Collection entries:
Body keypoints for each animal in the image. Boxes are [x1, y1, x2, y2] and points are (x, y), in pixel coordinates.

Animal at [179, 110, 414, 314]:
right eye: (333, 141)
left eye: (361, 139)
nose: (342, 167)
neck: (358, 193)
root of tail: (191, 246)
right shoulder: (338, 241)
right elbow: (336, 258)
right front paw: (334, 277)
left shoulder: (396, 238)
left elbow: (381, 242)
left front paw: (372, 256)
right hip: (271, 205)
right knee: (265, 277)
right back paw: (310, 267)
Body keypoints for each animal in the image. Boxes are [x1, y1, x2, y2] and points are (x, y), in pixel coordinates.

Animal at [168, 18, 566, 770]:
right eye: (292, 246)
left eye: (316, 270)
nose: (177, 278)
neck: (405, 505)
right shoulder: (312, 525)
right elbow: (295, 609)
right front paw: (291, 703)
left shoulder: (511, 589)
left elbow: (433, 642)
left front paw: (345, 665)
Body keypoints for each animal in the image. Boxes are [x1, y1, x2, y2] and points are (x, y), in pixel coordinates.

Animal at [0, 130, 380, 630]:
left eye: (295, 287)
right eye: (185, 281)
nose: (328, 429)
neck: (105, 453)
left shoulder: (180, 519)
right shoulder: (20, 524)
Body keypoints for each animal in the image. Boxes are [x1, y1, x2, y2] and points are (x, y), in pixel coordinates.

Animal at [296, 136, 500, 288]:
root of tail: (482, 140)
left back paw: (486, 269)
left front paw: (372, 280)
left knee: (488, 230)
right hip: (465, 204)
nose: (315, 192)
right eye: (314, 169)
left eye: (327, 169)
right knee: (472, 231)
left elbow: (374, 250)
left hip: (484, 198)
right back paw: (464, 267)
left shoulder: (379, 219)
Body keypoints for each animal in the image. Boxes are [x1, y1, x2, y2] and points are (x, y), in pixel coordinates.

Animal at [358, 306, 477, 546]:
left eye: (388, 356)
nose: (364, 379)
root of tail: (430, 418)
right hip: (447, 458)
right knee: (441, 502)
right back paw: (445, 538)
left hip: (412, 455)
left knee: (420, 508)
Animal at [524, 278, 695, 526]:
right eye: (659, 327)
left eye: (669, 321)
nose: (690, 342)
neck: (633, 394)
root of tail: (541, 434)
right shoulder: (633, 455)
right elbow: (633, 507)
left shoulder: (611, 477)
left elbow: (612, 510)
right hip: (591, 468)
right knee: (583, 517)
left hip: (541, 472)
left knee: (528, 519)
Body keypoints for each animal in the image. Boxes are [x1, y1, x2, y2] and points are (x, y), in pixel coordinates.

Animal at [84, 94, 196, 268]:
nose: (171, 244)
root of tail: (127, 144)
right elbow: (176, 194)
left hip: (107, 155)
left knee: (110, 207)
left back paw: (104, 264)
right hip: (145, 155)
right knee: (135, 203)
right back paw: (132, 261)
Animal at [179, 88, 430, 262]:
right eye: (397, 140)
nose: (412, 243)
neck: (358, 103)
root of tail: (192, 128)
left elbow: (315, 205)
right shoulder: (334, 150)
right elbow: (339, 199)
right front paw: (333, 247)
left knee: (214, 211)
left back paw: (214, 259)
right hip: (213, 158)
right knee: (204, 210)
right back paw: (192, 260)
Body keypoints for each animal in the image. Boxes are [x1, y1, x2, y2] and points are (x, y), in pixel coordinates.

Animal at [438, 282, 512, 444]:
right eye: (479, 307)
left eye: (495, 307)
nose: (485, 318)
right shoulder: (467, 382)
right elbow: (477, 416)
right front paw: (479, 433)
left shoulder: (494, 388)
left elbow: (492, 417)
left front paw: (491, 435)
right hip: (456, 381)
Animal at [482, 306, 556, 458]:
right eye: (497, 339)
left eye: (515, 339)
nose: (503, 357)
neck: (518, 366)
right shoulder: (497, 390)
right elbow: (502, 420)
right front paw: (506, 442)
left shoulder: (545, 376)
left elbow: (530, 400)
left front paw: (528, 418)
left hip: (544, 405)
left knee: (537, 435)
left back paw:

WORK INSTRUCTIONS: The answer must consist of every line from the data that holds the string "front".

FINAL ANSWER:
right front paw: (334, 277)
left front paw: (372, 256)
right front paw: (291, 703)
left front paw: (345, 665)
left front paw: (372, 280)
right front paw: (333, 247)
right front paw: (479, 433)
left front paw: (491, 435)
right front paw: (506, 442)
left front paw: (528, 418)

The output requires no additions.